_Verilen metin_:
******

TÜRKLERİN ŞECERESİ: 'HSIUNG NU' LAR?

İnsanlık tarihinde kimlik ve aidiyat konusunda Türkler problemi olmayan birkaç milletten biri olmasına rağmen kanıta dayalı yazabilme sorumluluğunu taşıyan bir kişi olarak Sümerlerin yazıyı bulmaları ile başlayan 'tarih' yazımına benzer şekilde  Türk Tarihini, sanki  Türk dilinin de ilk kez görüldüğü iddia edilen runik yazılı Orhun Anıtları ile başlamış gibi gösterme hatasını işleyenlere karşı olarak tarihimizi İskitlere, Sakalara,  Sarmatlara, Alanlara, Massagetlere, Kuşanlara, Toharlara ve ötesine kadar olmasa da m.ö. 200 lere kadar uzanan bir dönemde yaşamış Hsiung Nu yani  Hunların runik alfabesine kadar götürmeye yönelik bu yazının kaleme alınmasını, kadim Türk tarihine karşı sorumluluk alma adına şimdilik mazur görünüz.

Tarihte ilk kez 'Türk' adını bir devlet adında kullanan Göktürkler ile başlatılmak istenen Türk tarihi tezinin çöküntüye uğramasının en büyük delili VII. yüzyılda Arapların etkisi ile Göktürklerin Orta Asya ya da İç Asya denilen bugünkü coğrafyada yaşayan toplulukların Türkleştirilmiş oldukları şeklindeki beyhude düşüncelerdir.

******

_Kayıtlı veriler_:
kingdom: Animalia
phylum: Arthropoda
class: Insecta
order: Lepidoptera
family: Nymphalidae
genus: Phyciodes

******

_Yapılacaklar_:
1. Aşağıdaki ifadelerin Türklerin şeceresi metniyle uyuşup uyuşmadığını belirtin. Her biri için evet ya da hayır deyin ve karar veren sözleri metinden aynen alıntılayın.
(a) Göktürkler, "Türk" adını bir devlet adında ilk kez kullananlardır.
(b) Yazar, Türk tarihini Orhun Anıtları ile başlatmayı doğru bulmaktadır.
(c) Hsiung Nu'lar m.ö. 200'lere uzanan bir dönemde yaşamıştır.
2. Türklerin şeceresi metninden bir bölümü aynen yazın. "Tarihte ilk kez" sözlerinin geçtiği yerden başlayın ve "şeklindeki beyhude düşüncelerdir." sözlerinden sonra durun.
3. Lütfen Türklerin şeceresi metnine göre şu soruları cevaplayın:
(a) Yazıyı kimler bulmuştur?
(b) Orhun Anıtları hangi yazıyla yazılmıştır?
(c) VII. yüzyılda kimlerin etkisinden söz edilmektedir?

_Alıştırma cevapları_:
1.
(a) Evet: "Tarihte ilk kez 'Türk' adını bir devlet adında kullanan Göktürkler"
(b) Hayır: "Orhun Anıtları ile başlamış gibi gösterme hatasını işleyenlere karşı olarak"
(c) Evet: "m.ö. 200 lere kadar uzanan bir dönemde yaşamış Hsiung Nu"

2.
Tarihte ilk kez 'Türk' adını bir devlet adında kullanan Göktürkler ile başlatılmak istenen Türk tarihi tezinin çöküntüye uğramasının en büyük delili VII. yüzyılda Arapların etkisi ile Göktürklerin Orta Asya ya da İç Asya denilen bugünkü coğrafyada yaşayan toplulukların Türkleştirilmiş oldukları şeklindeki beyhude düşüncelerdir.

3.
(a) Sümerler
(b) Runik yazıyla
(c) Arapların